Page extract:
Noise suppression is essential in real-time speech communication, yet common evaluation metrics often capture different aspects of performance. This paper investigates the trade-off between perceptual quality and intelligibility in speech enhanced by the Dual-Signal Transformation LSTM Network (DTLN). A dataset of 1,360 noisy mixtures was created from English and Indonesian speech combined with environmental noise at multiple SNR levels. Objective evaluation was conducted using Perceptual Evaluation of Speech Quality (PESQ), Short-Time Objective Intelligibility (STOI), and Mean Square Error (MSE). Results reveal a weak negative correlation between PESQ and STOI (r = –0.265), indicating that cleaner-sounding speech is not always easier to understand. Correlations involving MSE were negligible (PESQ–MSE: r = –0.008; STOI–MSE: r = 0.074), confirming its limited perceptual relevance. These findings demonstrate that perceptual quality and intelligibility are not interchangeable, and that relying solely on MSE is insufficient. The study recommends intelligibility-aware training objectives and multi-metric evaluation strategies to balance comfort and clarity in practical applications such as telemedicine and online learning.
Key words: Noise Suppression, WebRTC, PESQ, STOI, Correlation Analysis
|

Data records
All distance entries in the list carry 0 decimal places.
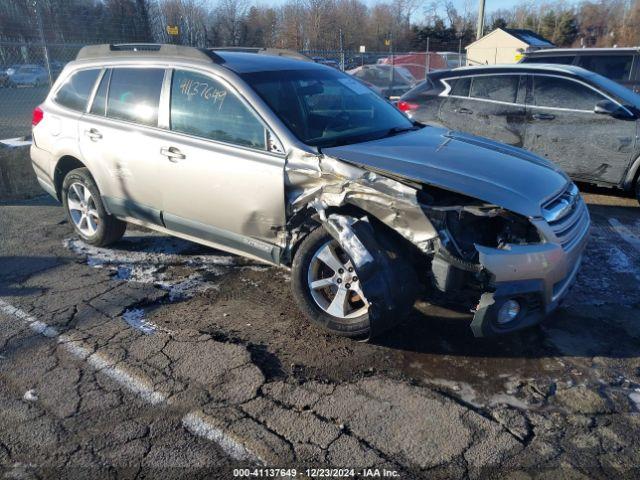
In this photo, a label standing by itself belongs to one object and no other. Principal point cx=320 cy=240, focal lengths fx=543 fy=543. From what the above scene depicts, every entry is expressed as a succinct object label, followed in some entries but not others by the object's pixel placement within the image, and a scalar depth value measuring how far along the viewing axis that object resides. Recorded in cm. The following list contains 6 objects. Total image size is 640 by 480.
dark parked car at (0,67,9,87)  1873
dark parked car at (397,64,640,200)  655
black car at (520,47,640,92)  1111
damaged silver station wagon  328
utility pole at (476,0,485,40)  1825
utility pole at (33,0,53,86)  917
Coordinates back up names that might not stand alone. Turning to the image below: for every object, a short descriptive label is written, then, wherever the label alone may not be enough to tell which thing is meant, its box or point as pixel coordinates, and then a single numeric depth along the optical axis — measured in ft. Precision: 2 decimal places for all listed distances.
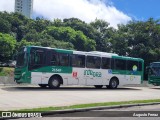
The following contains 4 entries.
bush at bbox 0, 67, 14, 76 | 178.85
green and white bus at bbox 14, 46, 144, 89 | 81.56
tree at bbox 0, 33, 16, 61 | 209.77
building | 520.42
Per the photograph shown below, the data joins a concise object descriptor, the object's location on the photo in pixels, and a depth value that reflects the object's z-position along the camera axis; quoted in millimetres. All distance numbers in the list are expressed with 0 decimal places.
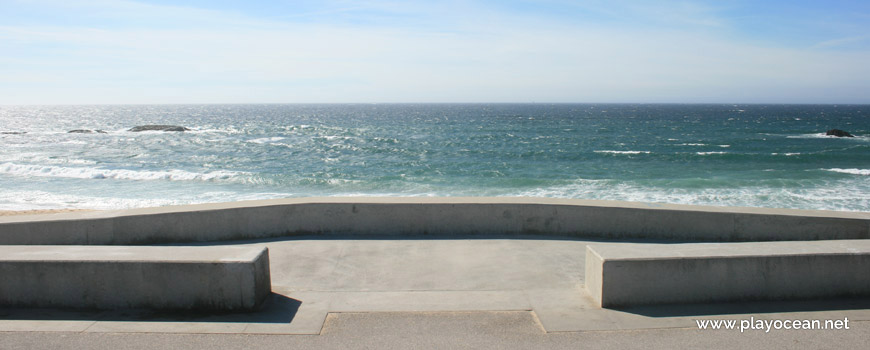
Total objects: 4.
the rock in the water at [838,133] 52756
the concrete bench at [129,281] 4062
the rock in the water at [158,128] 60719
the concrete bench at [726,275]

Assigned task 1:
For the noise suppression abstract, decide whether each statement agrees with it: (a) the dataset contained 1,360 noisy mixtures; (b) PESQ and STOI showed a strong positive correlation; (c) the study recommends relying on MSE alone. Answer yes or no for each, quoting the deciding words.
Assigned task 2:
Translate this sentence from the noise suppression abstract into Spanish: "These findings demonstrate that perceptual quality and intelligibility are not interchangeable, and that relying solely on MSE is insufficient."
Assigned task 3:
List every key word given for the noise suppression abstract.
The listing plays no role in this exercise.

Answer area 1:
(a) Yes: "A dataset of 1,360 noisy mixtures was created"
(b) No: "Results reveal a weak negative correlation between PESQ and STOI (r = –0.265)"
(c) No: "relying solely on MSE is insufficient"

Answer area 2:
Estos hallazgos demuestran que la calidad perceptual y la inteligibilidad no son intercambiables, y que depender únicamente del MSE es insuficiente.

Answer area 3:
Noise Suppression, WebRTC, PESQ, STOI, Correlation Analysis